The response should reproduce exactly the lines from the top of the listing below through the one that contains "[308,982,337,993] two -> [805,840,814,853] 3", and nothing else; pictures do not belong in it.

==== INFORMATION GIVEN

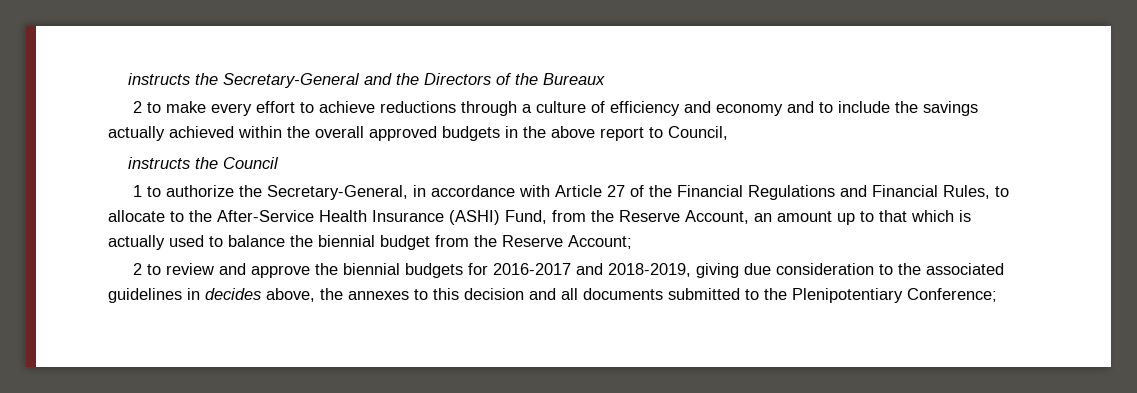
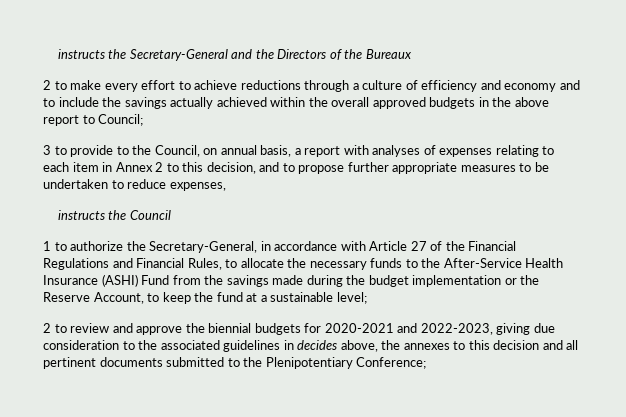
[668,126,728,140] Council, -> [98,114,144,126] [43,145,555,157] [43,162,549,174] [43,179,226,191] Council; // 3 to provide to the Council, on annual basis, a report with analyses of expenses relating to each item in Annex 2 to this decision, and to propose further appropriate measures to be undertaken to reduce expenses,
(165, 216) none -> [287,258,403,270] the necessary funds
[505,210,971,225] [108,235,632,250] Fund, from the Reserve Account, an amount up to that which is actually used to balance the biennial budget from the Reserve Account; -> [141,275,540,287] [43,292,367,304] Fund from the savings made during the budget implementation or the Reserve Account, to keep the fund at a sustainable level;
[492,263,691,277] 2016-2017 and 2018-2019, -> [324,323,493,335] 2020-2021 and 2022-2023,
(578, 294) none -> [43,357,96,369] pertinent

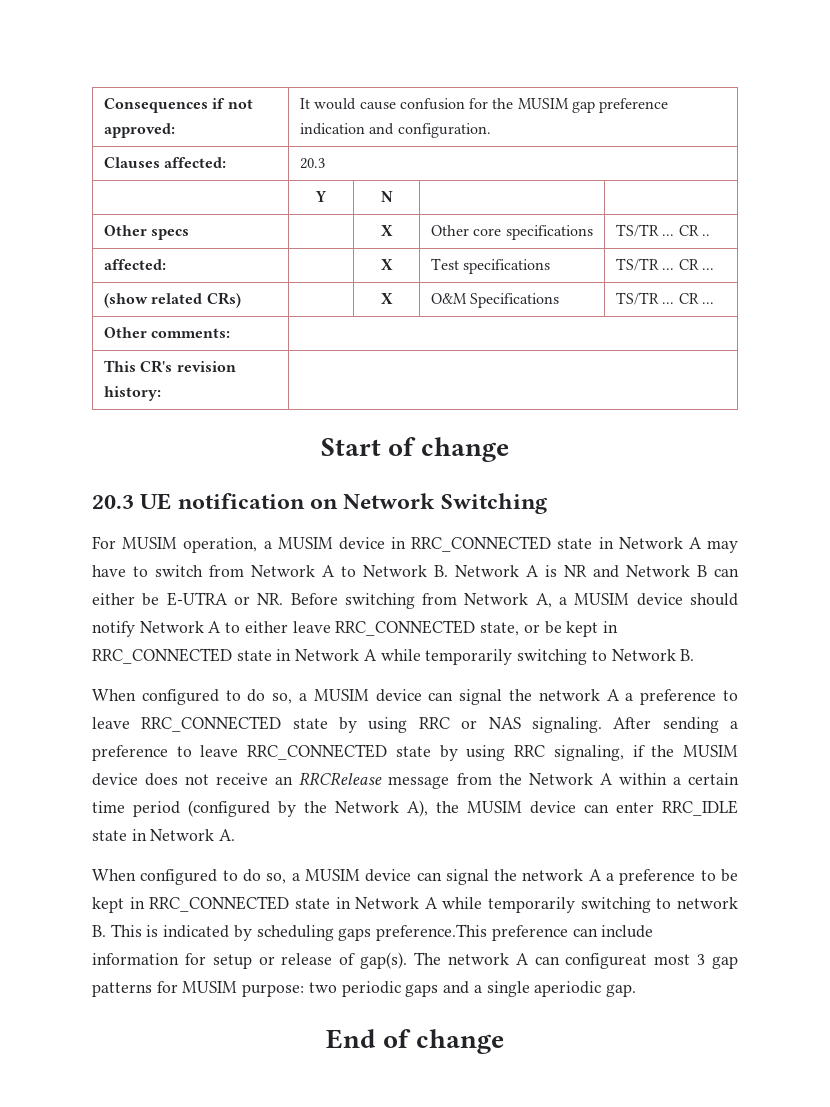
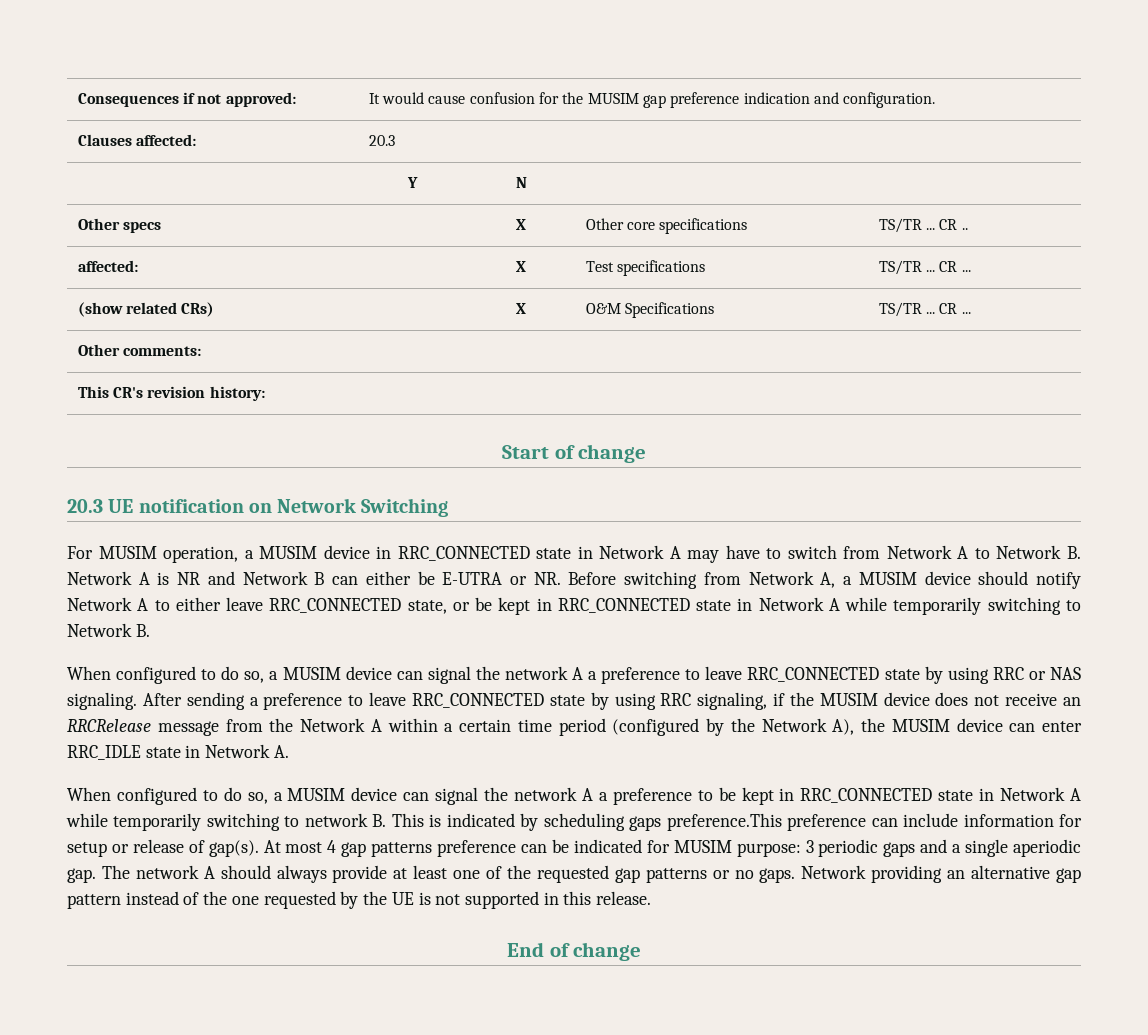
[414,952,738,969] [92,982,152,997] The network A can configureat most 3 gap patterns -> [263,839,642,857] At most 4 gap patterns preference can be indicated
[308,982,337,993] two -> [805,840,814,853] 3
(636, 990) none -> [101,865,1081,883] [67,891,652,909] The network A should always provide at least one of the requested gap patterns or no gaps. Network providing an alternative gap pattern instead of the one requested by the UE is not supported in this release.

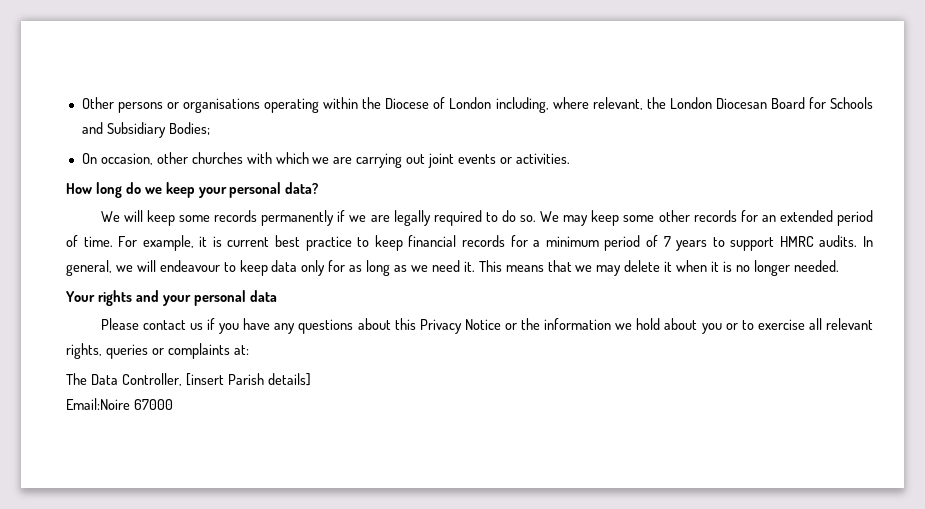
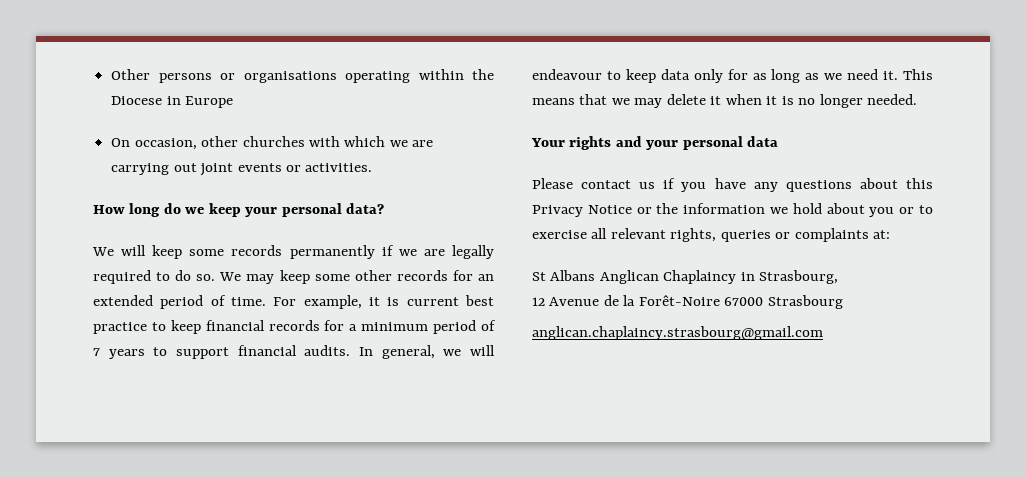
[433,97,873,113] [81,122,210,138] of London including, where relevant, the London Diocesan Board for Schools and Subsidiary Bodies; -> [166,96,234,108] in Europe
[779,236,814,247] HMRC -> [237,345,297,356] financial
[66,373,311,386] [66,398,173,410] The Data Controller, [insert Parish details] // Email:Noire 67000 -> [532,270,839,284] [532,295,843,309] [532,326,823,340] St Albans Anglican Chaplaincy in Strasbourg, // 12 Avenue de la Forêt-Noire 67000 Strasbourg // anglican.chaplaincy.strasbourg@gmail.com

========

- _RESULT_
[668,126,728,140] Council, -> [98,114,144,126] [43,145,555,157] [43,162,549,174] [43,179,226,191] Council; // 3 to provide to the Council, on annual basis, a report with analyses of expenses relating to each item in Annex 2 to this decision, and to propose further appropriate measures to be undertaken to reduce expenses,
(165, 216) none -> [287,258,403,270] the necessary funds
[505,210,971,225] [108,235,632,250] Fund, from the Reserve Account, an amount up to that which is actually used to balance the biennial budget from the Reserve Account; -> [141,275,540,287] [43,292,367,304] Fund from the savings made during the budget implementation or the Reserve Account, to keep the fund at a sustainable level;
[492,263,691,277] 2016-2017 and 2018-2019, -> [324,323,493,335] 2020-2021 and 2022-2023,
(578, 294) none -> [43,357,96,369] pertinent

[414,952,738,969] [92,982,152,997] The network A can configureat most 3 gap patterns -> [263,839,642,857] At most 4 gap patterns preference can be indicated
[308,982,337,993] two -> [805,840,814,853] 3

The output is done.